After training our Convolutional Neural Network on the MNIST dataset, an intriguing question arises: "What has our network learned?" In this section, we aim to shed light on this by visualizing the features extracted by the CNN's convolutional layers.

### Why Visualize Features? 🤔
- **Understanding the Model:** Visualization helps us understand what features the network finds significant in the input data.
- **Debugging the Model:** If the model is not performing as expected, examining these visualizations can help identify what the model is focusing on and where it might be going wrong.
- **Enhancing Intuition:** For educational purposes, these visualizations can greatly enhance our intuition about how convolutional networks process and interpret image data.

In [None]:
import matplotlib.pyplot as plt

def visualize_feature_maps(model, image, layer_num):
    model.eval()
    with torch.no_grad():
        conv1_output, conv2_output = model.extract_features(image.unsqueeze(0))

    if layer_num == 1:
        layer_output = conv1_output
    elif layer_num == 2:
        layer_output = conv2_output
    else:
        raise ValueError("Invalid layer number")

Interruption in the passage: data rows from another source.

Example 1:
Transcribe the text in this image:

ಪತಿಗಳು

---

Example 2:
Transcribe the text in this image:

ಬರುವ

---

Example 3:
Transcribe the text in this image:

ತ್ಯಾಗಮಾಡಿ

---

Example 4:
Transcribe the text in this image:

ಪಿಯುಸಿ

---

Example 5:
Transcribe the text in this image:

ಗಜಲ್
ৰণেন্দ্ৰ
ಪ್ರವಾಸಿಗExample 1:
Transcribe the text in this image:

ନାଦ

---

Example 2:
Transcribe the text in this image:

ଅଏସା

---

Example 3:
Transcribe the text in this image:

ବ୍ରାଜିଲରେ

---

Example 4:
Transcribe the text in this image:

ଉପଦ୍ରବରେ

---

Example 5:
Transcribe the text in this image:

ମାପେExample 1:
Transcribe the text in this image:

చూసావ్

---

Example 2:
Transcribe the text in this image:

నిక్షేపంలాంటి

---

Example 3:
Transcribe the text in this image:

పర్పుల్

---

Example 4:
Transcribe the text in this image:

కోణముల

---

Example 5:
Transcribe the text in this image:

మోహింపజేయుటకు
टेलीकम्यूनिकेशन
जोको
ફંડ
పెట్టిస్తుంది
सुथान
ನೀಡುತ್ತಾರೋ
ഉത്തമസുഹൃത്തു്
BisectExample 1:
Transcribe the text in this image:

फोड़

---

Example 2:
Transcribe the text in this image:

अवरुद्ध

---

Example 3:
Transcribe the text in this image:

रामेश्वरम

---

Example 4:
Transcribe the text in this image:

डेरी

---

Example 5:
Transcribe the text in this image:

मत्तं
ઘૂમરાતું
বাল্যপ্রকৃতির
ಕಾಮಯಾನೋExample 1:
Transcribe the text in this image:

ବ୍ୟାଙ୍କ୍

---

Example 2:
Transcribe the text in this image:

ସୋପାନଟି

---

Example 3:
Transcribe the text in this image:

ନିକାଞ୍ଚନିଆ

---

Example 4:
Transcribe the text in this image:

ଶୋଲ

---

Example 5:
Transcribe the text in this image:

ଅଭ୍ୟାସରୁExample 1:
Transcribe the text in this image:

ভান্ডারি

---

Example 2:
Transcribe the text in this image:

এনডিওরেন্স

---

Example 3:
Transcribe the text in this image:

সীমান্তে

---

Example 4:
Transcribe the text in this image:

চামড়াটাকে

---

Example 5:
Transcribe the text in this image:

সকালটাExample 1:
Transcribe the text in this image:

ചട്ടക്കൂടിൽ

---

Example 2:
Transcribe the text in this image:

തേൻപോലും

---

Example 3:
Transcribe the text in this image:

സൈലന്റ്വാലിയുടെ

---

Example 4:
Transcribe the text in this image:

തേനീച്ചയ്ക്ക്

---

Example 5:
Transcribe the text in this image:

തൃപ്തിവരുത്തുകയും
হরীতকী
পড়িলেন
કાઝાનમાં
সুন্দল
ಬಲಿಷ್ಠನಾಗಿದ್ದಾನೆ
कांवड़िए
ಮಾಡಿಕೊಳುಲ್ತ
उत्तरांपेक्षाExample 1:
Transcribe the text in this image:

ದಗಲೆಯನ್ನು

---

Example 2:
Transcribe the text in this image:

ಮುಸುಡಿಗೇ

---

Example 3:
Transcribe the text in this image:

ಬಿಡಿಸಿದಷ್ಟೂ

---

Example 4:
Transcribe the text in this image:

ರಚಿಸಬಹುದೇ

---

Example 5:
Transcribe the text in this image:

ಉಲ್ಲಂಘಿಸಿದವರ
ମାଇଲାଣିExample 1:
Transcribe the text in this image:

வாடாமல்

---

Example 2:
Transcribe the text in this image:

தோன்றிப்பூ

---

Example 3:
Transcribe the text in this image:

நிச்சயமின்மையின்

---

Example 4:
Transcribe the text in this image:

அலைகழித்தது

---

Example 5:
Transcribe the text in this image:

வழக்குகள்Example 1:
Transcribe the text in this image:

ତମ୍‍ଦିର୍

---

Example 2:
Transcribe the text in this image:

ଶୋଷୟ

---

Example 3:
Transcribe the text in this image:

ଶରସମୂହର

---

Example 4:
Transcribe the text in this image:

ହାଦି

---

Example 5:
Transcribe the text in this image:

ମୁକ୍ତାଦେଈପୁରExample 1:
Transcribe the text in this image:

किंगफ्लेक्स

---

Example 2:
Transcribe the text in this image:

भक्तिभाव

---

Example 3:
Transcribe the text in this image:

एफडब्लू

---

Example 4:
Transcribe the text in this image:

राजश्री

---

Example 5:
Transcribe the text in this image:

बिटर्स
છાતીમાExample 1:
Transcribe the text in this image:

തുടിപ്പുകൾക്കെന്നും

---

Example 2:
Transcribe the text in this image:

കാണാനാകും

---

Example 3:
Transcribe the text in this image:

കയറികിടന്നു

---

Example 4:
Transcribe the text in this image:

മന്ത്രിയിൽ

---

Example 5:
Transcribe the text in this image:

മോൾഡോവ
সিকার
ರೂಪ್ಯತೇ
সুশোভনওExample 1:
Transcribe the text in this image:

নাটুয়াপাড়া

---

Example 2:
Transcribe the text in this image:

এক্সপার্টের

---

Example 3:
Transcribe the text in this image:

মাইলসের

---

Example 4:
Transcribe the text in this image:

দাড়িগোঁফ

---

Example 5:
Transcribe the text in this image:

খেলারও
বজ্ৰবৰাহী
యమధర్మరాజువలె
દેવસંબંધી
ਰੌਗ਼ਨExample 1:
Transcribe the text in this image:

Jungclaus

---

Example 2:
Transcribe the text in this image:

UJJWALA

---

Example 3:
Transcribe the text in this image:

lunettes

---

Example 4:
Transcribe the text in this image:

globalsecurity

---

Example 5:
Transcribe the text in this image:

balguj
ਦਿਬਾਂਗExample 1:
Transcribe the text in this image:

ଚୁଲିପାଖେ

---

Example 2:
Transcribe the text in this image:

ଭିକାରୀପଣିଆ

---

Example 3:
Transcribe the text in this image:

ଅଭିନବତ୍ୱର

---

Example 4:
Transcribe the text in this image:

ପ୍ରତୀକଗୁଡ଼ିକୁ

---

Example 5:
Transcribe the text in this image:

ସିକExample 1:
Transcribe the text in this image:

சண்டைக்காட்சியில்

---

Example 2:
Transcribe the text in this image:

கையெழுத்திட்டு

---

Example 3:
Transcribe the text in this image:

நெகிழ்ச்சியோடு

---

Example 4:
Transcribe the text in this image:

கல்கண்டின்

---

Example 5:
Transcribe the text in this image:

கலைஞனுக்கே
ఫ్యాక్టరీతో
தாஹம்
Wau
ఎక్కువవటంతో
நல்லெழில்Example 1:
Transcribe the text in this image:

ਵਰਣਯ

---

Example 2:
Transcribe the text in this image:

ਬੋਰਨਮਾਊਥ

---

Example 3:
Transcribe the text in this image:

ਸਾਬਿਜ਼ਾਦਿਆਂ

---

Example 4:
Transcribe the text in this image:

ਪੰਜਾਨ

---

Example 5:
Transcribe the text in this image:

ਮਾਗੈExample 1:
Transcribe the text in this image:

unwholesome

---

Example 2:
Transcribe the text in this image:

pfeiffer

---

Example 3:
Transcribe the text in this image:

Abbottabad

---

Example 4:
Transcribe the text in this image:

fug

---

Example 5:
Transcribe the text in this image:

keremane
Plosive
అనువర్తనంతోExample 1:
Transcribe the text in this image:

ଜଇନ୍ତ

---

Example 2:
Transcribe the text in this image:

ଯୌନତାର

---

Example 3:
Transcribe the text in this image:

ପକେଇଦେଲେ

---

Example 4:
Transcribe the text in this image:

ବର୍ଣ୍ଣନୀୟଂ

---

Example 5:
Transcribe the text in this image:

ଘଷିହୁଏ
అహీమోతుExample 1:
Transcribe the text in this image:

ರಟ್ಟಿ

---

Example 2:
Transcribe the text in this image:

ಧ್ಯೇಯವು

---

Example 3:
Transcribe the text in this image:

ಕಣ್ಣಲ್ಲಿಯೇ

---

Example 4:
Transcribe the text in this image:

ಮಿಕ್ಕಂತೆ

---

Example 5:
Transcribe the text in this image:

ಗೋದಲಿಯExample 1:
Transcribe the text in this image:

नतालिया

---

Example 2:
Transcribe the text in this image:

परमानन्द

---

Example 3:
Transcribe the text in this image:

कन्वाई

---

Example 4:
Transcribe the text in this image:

    layer_output = layer_output.squeeze(0).cpu()

    fig, axes = plt.subplots(1, layer_output.size(0), figsize=(20, 2))
    for i, ax in enumerate(axes):
        ax.imshow(layer_output[i].detach().numpy(), cmap='gray')
        ax.axis('off')
    plt.show()

In [None]:
# TODO: try different images and compare the result
# Load a sample image from the dataset
sample_image, _ = next(iter(test_loader))
sample_image = sample_image[1]  # Get the first image in the batch

# Visualize feature maps for the first convolutional layer
visualize_feature_maps(model, sample_image, layer_num=1)

# Visualize feature maps for the second convolutional layer
visualize_feature_maps(model, sample_image, layer_num=2)

### TODO: comment the feature maps
### TODO: Redo the full thing with a deeper network and compare.